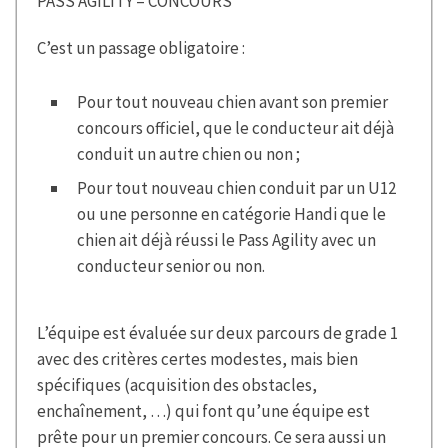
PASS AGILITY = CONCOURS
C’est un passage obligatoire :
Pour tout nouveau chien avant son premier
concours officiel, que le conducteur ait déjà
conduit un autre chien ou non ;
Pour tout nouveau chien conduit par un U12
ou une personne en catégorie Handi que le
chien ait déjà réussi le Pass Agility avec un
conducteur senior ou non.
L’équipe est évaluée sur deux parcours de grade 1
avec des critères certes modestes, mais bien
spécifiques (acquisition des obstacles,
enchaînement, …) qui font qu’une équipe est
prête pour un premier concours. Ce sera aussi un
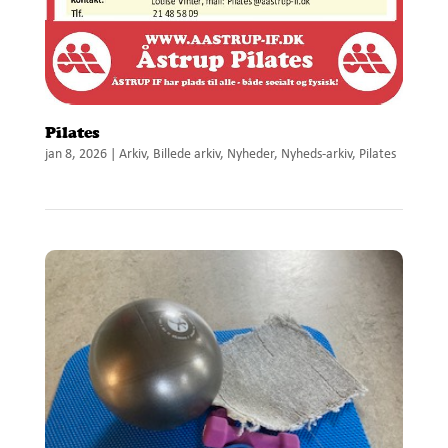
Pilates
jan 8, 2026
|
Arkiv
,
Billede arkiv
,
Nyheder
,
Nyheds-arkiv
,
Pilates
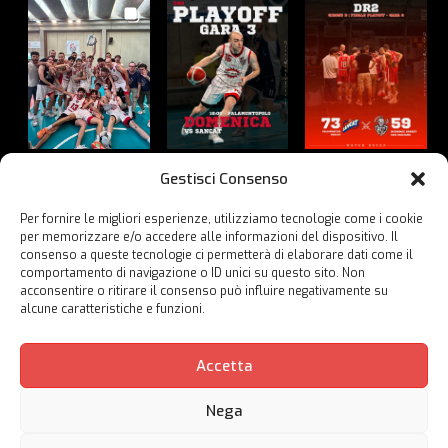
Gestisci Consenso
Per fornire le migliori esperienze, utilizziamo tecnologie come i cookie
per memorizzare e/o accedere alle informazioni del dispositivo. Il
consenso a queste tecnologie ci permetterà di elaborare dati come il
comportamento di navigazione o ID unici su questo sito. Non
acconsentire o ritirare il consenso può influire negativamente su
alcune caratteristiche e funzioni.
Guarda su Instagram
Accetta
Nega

PROBLEM DETAILS: Above are the records; transcribe them exactly without the pictures.

WRITTEN SOLUTION:
PASS AGILITY = CONCOURS
C’est un passage obligatoire :
Pour tout nouveau chien avant son premier
concours officiel, que le conducteur ait déjà
conduit un autre chien ou non ;
Pour tout nouveau chien conduit par un U12
ou une personne en catégorie Handi que le
chien ait déjà réussi le Pass Agility avec un
conducteur senior ou non.
L’équipe est évaluée sur deux parcours de grade 1
avec des critères certes modestes, mais bien
spécifiques (acquisition des obstacles,
enchaînement, …) qui font qu’une équipe est
prête pour un premier concours. Ce sera aussi un
Pilates
jan 8, 2026
|
Arkiv
,
Billede arkiv
,
Nyheder
,
Nyheds-arkiv
,
Pilates
Gestisci Consenso
Per fornire le migliori esperienze, utilizziamo tecnologie come i cookie
per memorizzare e/o accedere alle informazioni del dispositivo. Il
consenso a queste tecnologie ci permetterà di elaborare dati come il
comportamento di navigazione o ID unici su questo sito. Non
acconsentire o ritirare il consenso può influire negativamente su
alcune caratteristiche e funzioni.
Guarda su Instagram
Accetta
Nega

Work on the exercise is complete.